§ **WHAT THE TASK REQUIRES**
Quote word for word the lines below, beginning with the first and ending with the one that has "left shoulder: (693, 565)". Drop the pictures.

═════ LISTED RECORDS

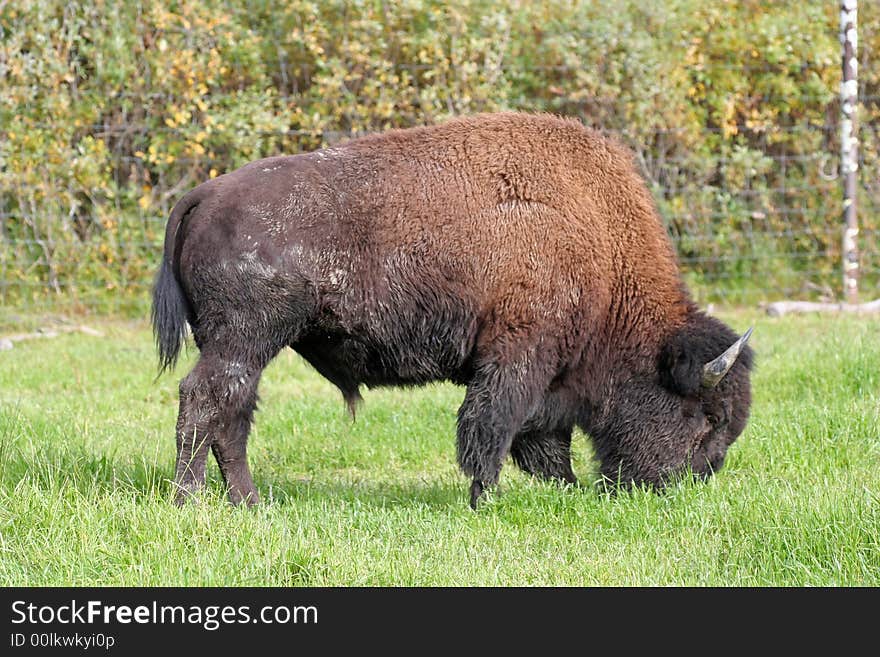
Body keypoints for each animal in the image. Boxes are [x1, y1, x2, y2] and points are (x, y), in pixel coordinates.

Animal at [151, 111, 748, 508]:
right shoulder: (517, 357)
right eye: (708, 416)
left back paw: (247, 503)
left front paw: (563, 489)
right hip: (244, 340)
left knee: (233, 414)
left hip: (241, 347)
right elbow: (493, 427)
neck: (596, 238)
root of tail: (202, 195)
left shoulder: (545, 374)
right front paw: (486, 499)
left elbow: (539, 439)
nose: (690, 483)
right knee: (206, 402)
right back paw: (192, 501)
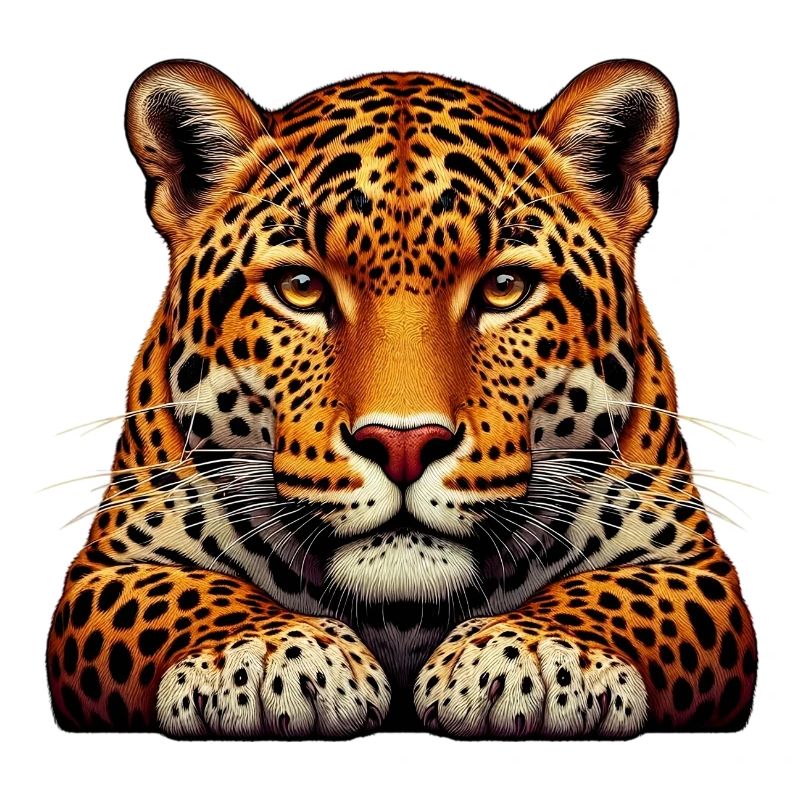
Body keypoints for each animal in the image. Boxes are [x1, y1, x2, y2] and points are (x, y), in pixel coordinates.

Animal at [47, 58, 757, 738]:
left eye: (505, 287)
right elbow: (184, 593)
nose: (405, 445)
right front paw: (265, 655)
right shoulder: (110, 566)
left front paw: (536, 655)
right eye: (301, 287)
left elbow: (619, 593)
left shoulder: (693, 565)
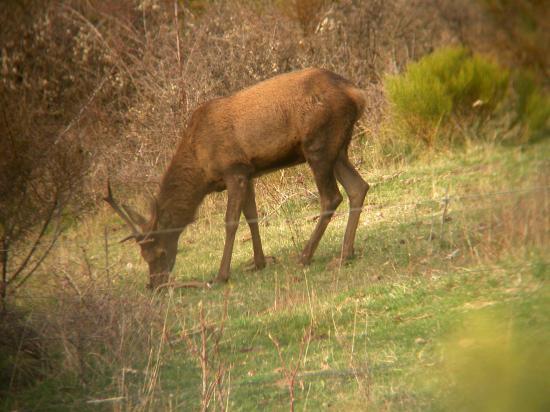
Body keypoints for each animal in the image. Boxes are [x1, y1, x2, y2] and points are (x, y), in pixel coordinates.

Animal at [104, 67, 370, 288]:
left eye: (159, 252)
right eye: (143, 256)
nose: (154, 284)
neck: (201, 167)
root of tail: (356, 93)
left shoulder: (233, 169)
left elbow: (231, 221)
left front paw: (221, 275)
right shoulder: (248, 171)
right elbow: (251, 215)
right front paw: (259, 262)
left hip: (317, 143)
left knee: (331, 197)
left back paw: (305, 256)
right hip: (337, 147)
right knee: (358, 187)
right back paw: (345, 254)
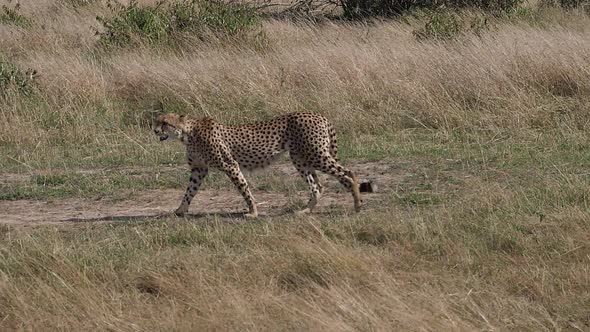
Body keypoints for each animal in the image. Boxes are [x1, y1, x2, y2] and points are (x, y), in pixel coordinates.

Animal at [153, 113, 364, 219]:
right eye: (156, 121)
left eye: (165, 123)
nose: (154, 131)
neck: (188, 133)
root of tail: (317, 114)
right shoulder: (199, 169)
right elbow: (189, 191)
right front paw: (180, 210)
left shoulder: (230, 165)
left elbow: (244, 189)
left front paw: (253, 212)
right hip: (300, 158)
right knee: (317, 186)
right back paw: (305, 211)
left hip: (315, 154)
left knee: (348, 173)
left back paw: (358, 205)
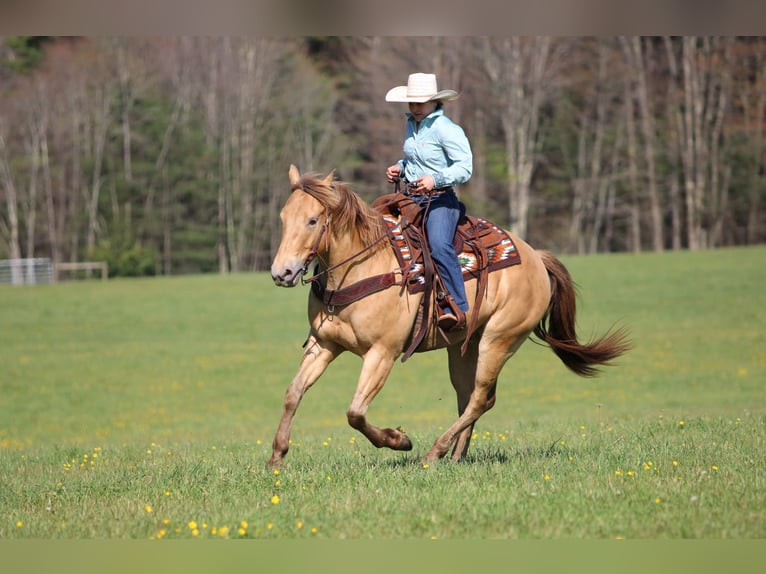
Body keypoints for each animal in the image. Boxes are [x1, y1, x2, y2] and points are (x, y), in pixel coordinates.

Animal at [268, 164, 630, 468]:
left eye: (313, 220)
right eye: (283, 218)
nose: (281, 273)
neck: (363, 265)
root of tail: (535, 257)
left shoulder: (382, 353)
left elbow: (355, 412)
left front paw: (400, 440)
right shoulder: (323, 345)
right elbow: (292, 393)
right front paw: (277, 457)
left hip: (499, 340)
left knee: (480, 398)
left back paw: (434, 452)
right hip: (462, 348)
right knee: (469, 398)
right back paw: (456, 456)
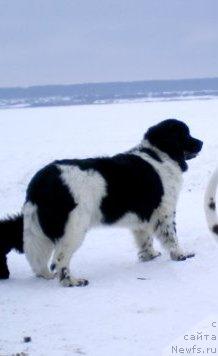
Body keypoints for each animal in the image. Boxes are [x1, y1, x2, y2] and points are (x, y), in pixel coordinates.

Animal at [0, 119, 203, 286]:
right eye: (185, 134)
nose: (201, 142)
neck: (159, 154)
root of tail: (40, 182)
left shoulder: (142, 217)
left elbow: (145, 239)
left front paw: (149, 256)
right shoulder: (165, 211)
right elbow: (171, 237)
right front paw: (181, 255)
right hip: (73, 228)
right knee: (59, 259)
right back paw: (72, 281)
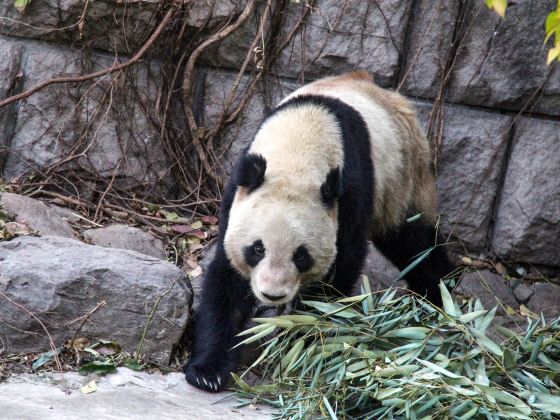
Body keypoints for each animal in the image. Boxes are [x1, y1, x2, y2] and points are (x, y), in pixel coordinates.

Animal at [186, 71, 452, 390]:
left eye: (300, 255)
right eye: (257, 248)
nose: (272, 295)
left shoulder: (349, 192)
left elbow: (339, 269)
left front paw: (304, 339)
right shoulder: (239, 193)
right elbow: (227, 278)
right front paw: (208, 371)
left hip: (404, 176)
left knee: (413, 242)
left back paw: (440, 295)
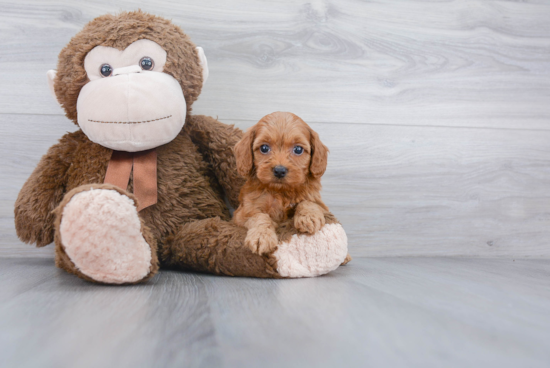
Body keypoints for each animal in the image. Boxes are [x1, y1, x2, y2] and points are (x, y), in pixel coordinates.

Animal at [234, 111, 332, 256]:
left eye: (298, 149)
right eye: (264, 148)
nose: (279, 170)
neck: (281, 191)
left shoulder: (319, 202)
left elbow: (308, 202)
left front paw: (309, 216)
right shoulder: (242, 213)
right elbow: (259, 216)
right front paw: (261, 236)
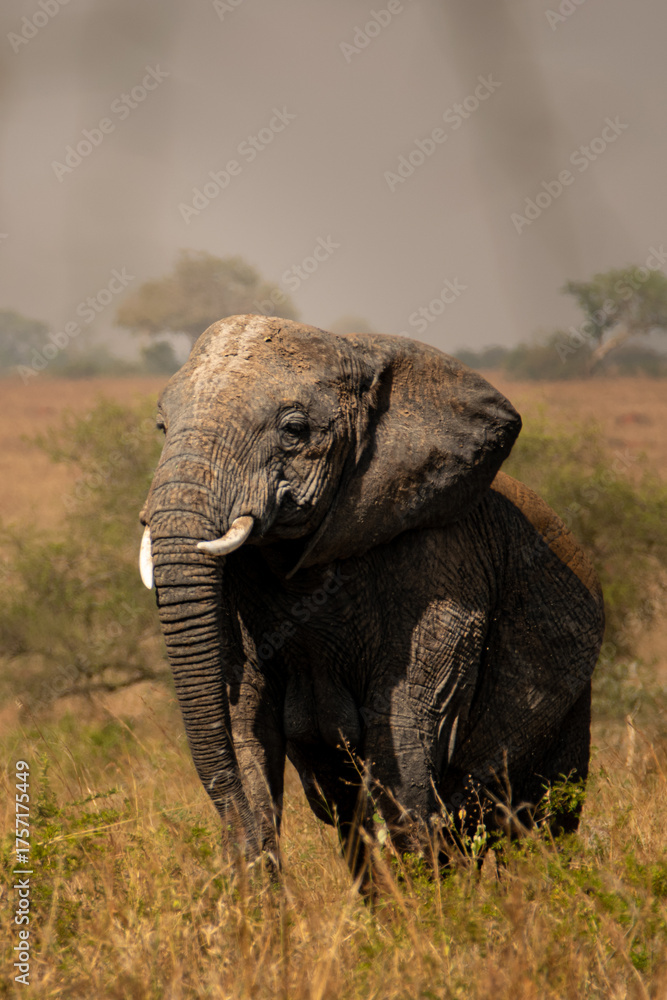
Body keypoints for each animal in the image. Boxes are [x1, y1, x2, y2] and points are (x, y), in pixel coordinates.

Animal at [139, 314, 604, 884]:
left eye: (294, 430)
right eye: (162, 428)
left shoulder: (441, 562)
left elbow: (404, 723)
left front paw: (426, 903)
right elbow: (246, 721)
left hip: (572, 699)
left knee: (538, 826)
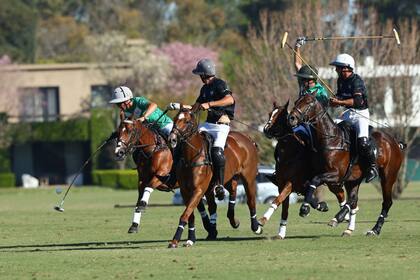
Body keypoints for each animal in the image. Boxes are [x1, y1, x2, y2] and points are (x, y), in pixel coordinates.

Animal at [167, 106, 262, 247]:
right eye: (174, 119)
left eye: (187, 122)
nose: (172, 139)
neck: (191, 157)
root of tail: (247, 137)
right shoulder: (185, 191)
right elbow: (190, 215)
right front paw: (190, 238)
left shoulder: (199, 189)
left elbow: (186, 214)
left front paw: (175, 240)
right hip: (227, 179)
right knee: (231, 192)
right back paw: (230, 222)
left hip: (248, 178)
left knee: (250, 200)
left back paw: (256, 227)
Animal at [260, 101, 354, 237]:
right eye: (270, 114)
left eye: (281, 116)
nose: (266, 129)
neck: (289, 152)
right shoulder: (283, 185)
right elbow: (285, 208)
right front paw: (281, 233)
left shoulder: (290, 183)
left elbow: (278, 199)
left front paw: (262, 221)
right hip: (332, 182)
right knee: (340, 193)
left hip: (332, 179)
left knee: (341, 194)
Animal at [288, 94, 404, 236]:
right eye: (296, 101)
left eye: (308, 102)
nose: (291, 118)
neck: (331, 139)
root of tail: (395, 142)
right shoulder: (322, 175)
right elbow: (307, 185)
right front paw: (319, 206)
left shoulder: (335, 175)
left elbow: (314, 181)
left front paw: (305, 208)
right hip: (353, 180)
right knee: (354, 198)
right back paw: (345, 224)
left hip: (388, 177)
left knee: (386, 202)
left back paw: (374, 229)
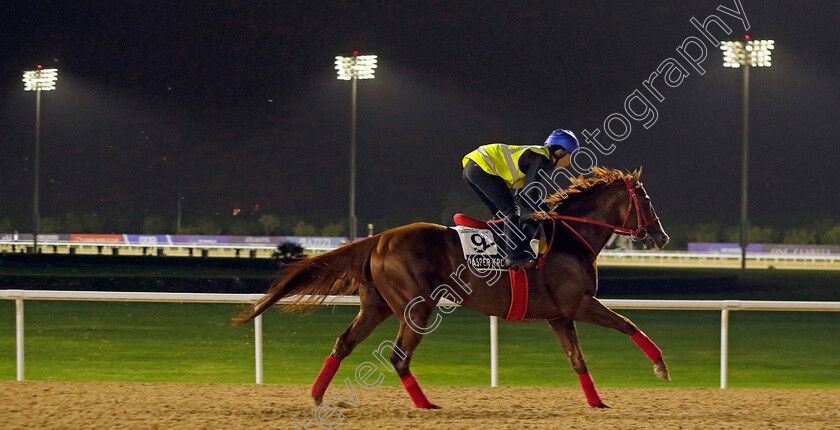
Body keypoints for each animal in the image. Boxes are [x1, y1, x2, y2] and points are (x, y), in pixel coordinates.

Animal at [235, 166, 668, 408]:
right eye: (646, 199)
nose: (661, 237)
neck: (568, 239)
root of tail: (378, 239)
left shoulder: (560, 316)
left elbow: (578, 360)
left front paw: (598, 403)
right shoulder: (579, 303)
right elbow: (629, 324)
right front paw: (661, 366)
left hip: (377, 305)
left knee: (344, 343)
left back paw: (317, 394)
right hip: (417, 306)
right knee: (398, 357)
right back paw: (426, 406)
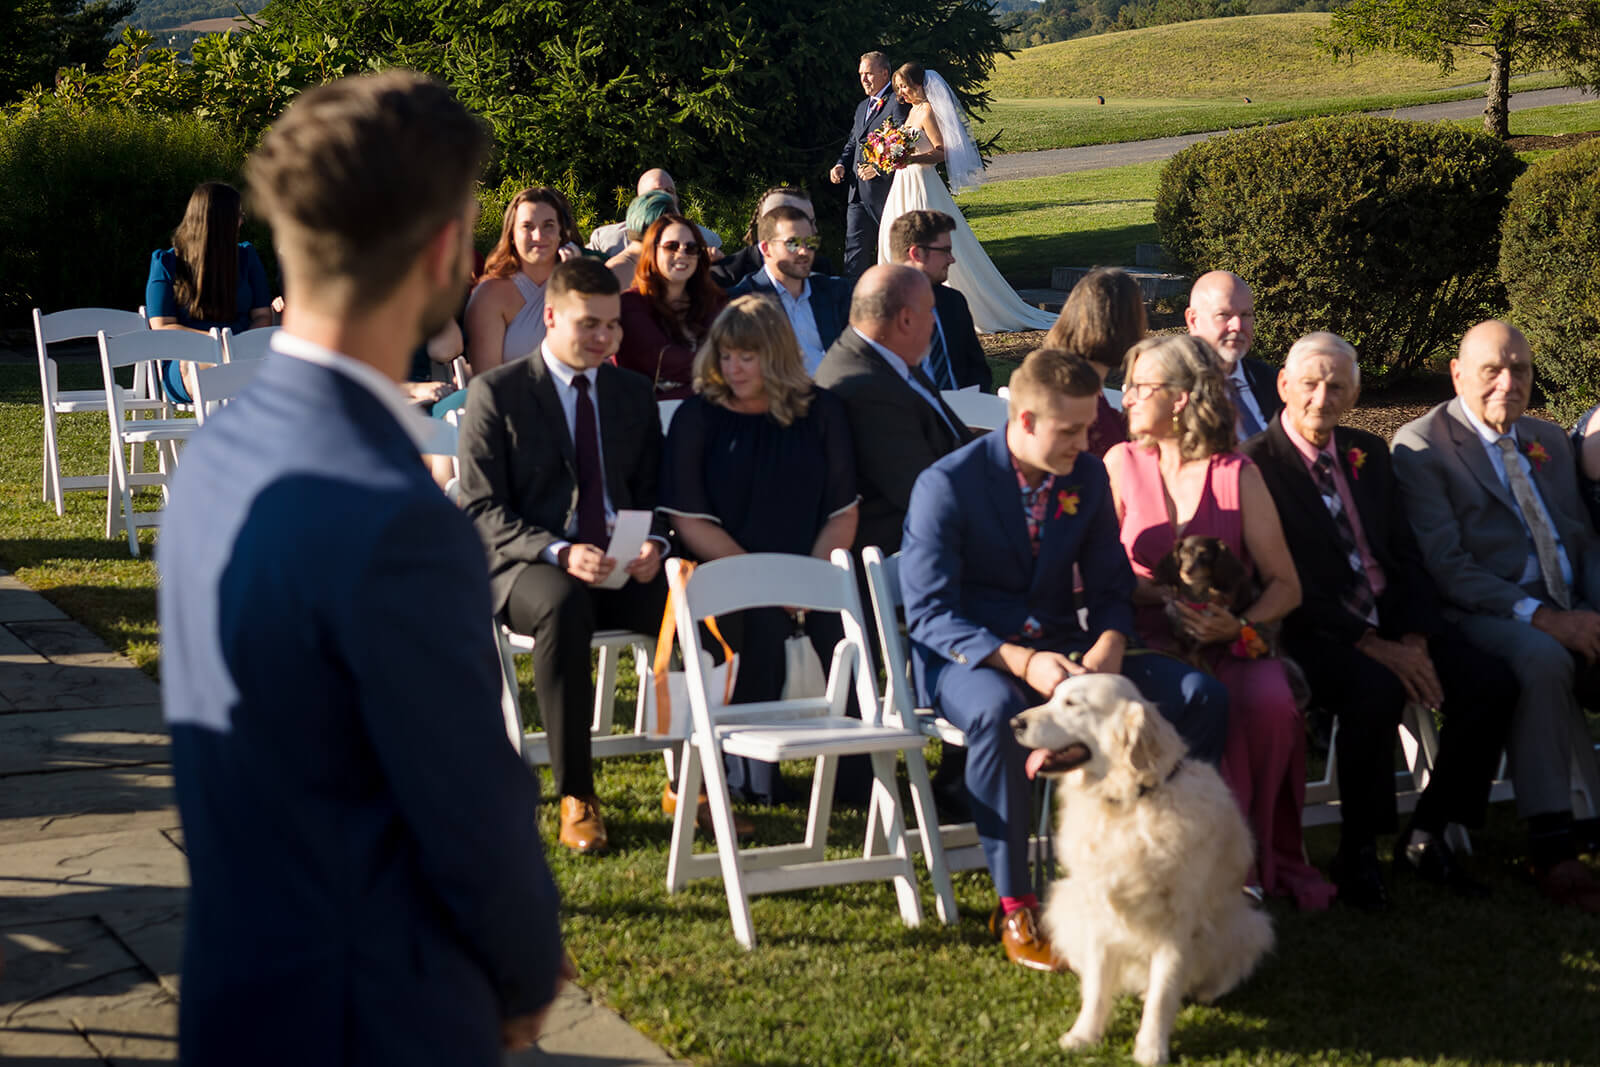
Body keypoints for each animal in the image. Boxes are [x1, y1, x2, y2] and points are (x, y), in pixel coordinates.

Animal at [1017, 681, 1267, 1062]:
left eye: (1072, 703)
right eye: (1052, 696)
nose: (1014, 723)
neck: (1130, 804)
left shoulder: (1175, 923)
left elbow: (1163, 994)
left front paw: (1150, 1048)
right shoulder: (1099, 913)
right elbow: (1097, 986)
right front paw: (1084, 1034)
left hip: (1247, 924)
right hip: (1064, 903)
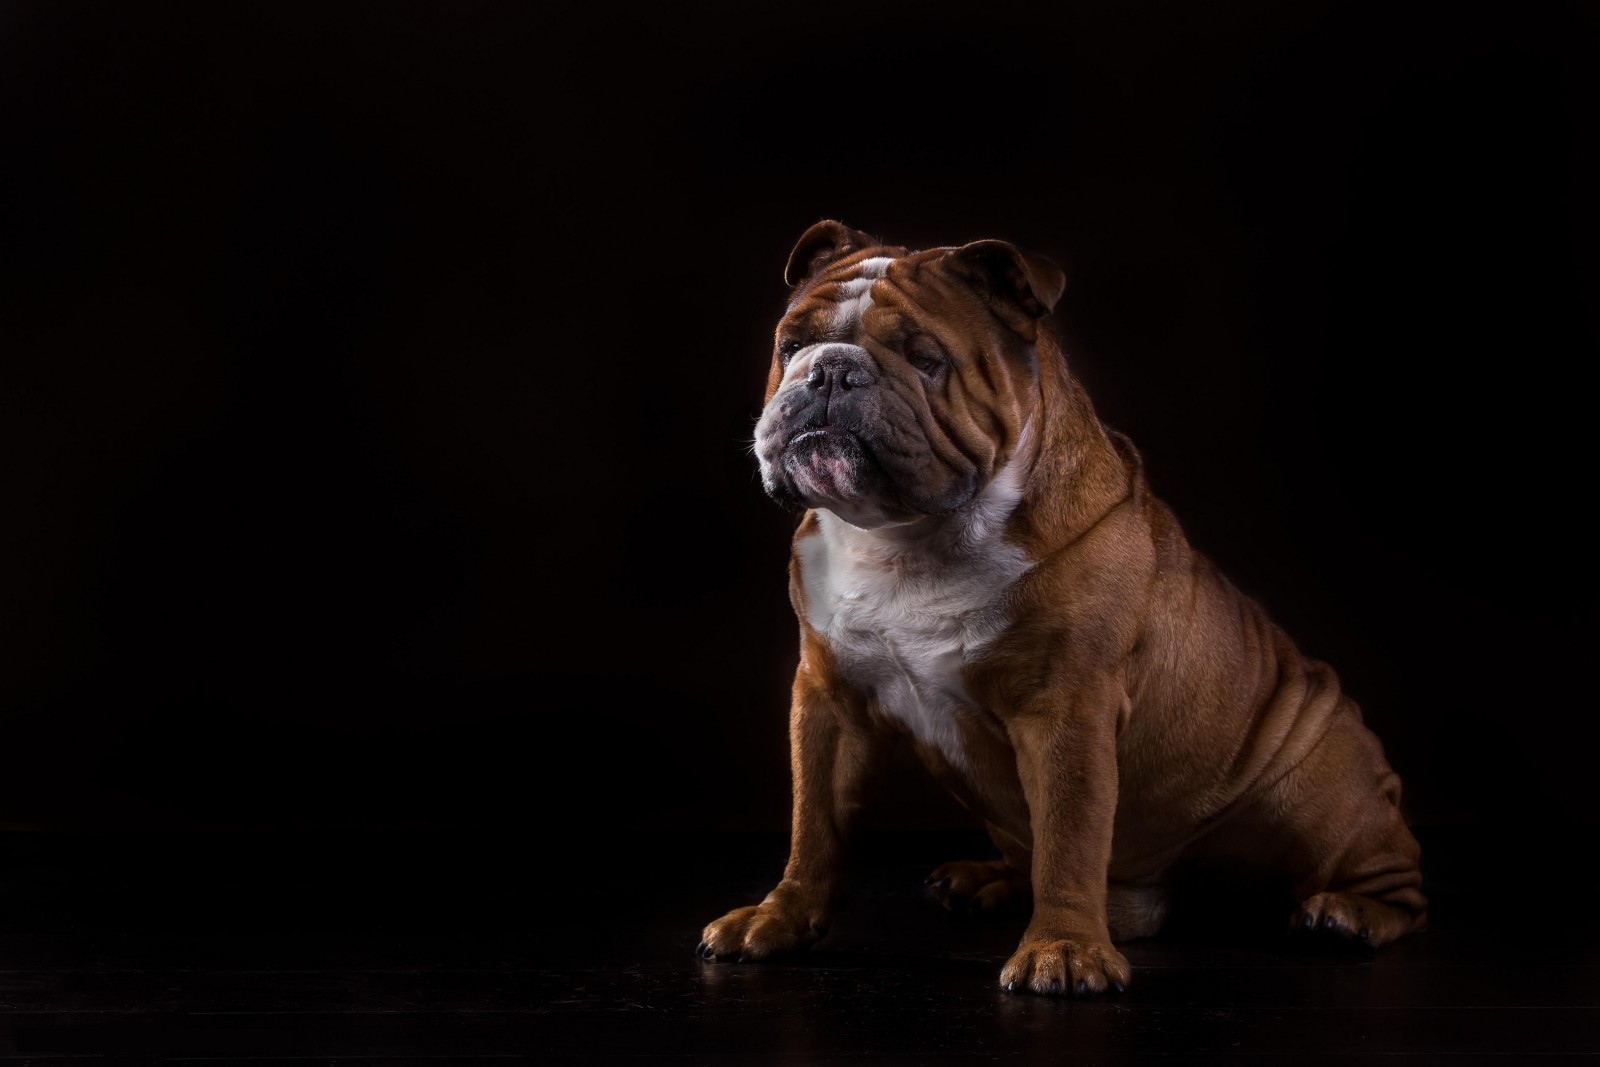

══════════

§ **EXERCISE SOLUTION**
Body keypoints for each animal in the image. Boxes are [x1, y1, x2, y2] and points are (x, y), in pixel coordinates.

Animal at [151, 111, 748, 508]:
right shoulder: (517, 357)
right eye: (708, 416)
left back paw: (247, 503)
left front paw: (563, 489)
right hip: (244, 340)
left knee: (233, 414)
left hip: (241, 347)
right elbow: (493, 427)
neck: (596, 238)
root of tail: (202, 195)
left shoulder: (545, 374)
right front paw: (486, 499)
left elbow: (539, 439)
nose: (690, 483)
right knee: (206, 402)
right back paw: (192, 501)
Body keypoints for each animal in the image. Boxes are [x1, y1, x2, y2] and points are (x, y), in pixel coordinates.

Animal at [47, 58, 757, 738]:
left eye: (505, 287)
right elbow: (184, 593)
nose: (405, 445)
right front paw: (265, 655)
right shoulder: (110, 566)
left front paw: (536, 655)
right eye: (301, 287)
left elbow: (619, 593)
left shoulder: (693, 565)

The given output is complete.